The Schuylers all remained in Hampstead the winter after Gertie’s marriage, and our little town was the pleasanter and gayer for it. Only one sad thing occurred,—and that, the death of poor Tom, which took place about Christmas time, when we were hanging our garlands of evergreens in the church and making ready for our annual festival. I was sitting by Gertie working upon the same wreath, when the news was brought to us, and I saw the tears, which came with a rush to her eyes, and knew she was thinking of the hopeless love which had, no doubt, shortened poor Tom’s life.
“Tell Gertie,” he said to his sister, when the death-sweat was on his brow, and his utterance was thick and indistinct; “tell Gertie I loved her till the last, and blessed her with my dying breath, for she helped make me a man. But for her I should fill a drunkard’s grave and meet a drunkard’s doom. She warned me of my peril; she led me back from the brink of ruin; and if I am saved, as I hope to be, I shall be a star in her crown of glory, as the sinner whom she converted from his evil ways. Heaven bless her, and Godfrey, too; they are worthy of each other.”
These were Tom’s last words, and Gertie cried as if her heart would break when Rosamond repeated them to her the week after Tom’s funeral when she came to say good-by. They were going away from the Ridge House, Rosamond said, and the place was for sale. She wished Godfrey would buy it; she would rather see him and Gertie there than strangers, who had never known or cared for her and her mother.
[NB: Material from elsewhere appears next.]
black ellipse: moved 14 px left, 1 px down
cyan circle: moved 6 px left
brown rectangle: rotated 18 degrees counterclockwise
The idea of a home of her own was a pleasant one to Gertie, and a few days after Godfrey rode up to the Ridge to confer with Mrs. Barton. But another had been before him and bought the place, and some time in February was to take possession.
Godfrey’s horse never galloped a distance of two miles and a half more swiftly than on that day when his rider was charged with so important news.
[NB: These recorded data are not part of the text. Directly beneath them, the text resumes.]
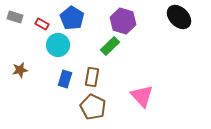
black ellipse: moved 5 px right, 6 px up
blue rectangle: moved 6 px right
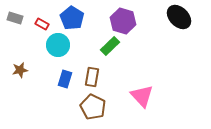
gray rectangle: moved 1 px down
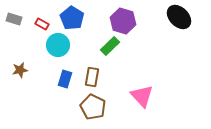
gray rectangle: moved 1 px left, 1 px down
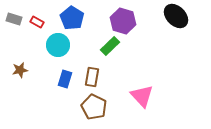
black ellipse: moved 3 px left, 1 px up
red rectangle: moved 5 px left, 2 px up
brown pentagon: moved 1 px right
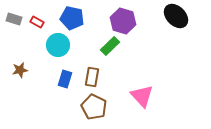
blue pentagon: rotated 20 degrees counterclockwise
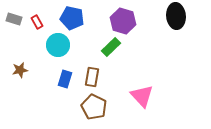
black ellipse: rotated 40 degrees clockwise
red rectangle: rotated 32 degrees clockwise
green rectangle: moved 1 px right, 1 px down
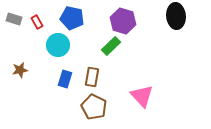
green rectangle: moved 1 px up
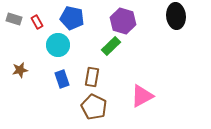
blue rectangle: moved 3 px left; rotated 36 degrees counterclockwise
pink triangle: rotated 45 degrees clockwise
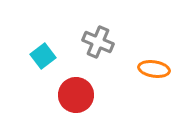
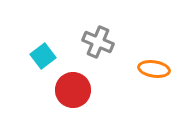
red circle: moved 3 px left, 5 px up
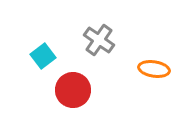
gray cross: moved 1 px right, 2 px up; rotated 12 degrees clockwise
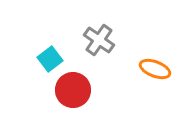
cyan square: moved 7 px right, 3 px down
orange ellipse: moved 1 px right; rotated 12 degrees clockwise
“Gertie, Gertie, I say, where are you? Look here!” he exclaimed, as he bolted into the room where she was sitting. “Guess how the rector proposes to keep Lent! What cross is he going to bear!”
Gertie could only look at him in surprise, while he went on:
“He has bought the Ridge House, and is going to take a wife, just before Ash-Wednesday! Think of Alice Creighton running a sewing society and having a church sociable!”
It was as Godfrey said, Alice was to be Rev. Mrs. Marks, and live at the Ridge House, which her money bought, and the fitting up of which she came to superintend a few days after the story was out. She had written to me asking permission to stop with us while she remained in Hampstead, and I was expecting the little lady, when both Gertie and Godfrey interfered, and begged so hard for her to stop with them that she yielded to their entreaties and went to Schuyler Hill, where Godfrey nearly teased her life out of her, and was far more attentive to her than he had been during the short period of his engagement. Even Mr. Marks himself was scarcely more interested than Godfrey in the house, which Alice furnished in accordance with her own extravagant notions.
“It was not as if she was poor and dependent upon her husband’s salary,” she said, and so she made a little palace of a home for her future lord, who assented to whatever she suggested, and seemed so excited and absent-minded after she was gone, that we were glad when toward the last of February a young student from New York came up to officiate at St. Luke’s while the rector took a short vacation.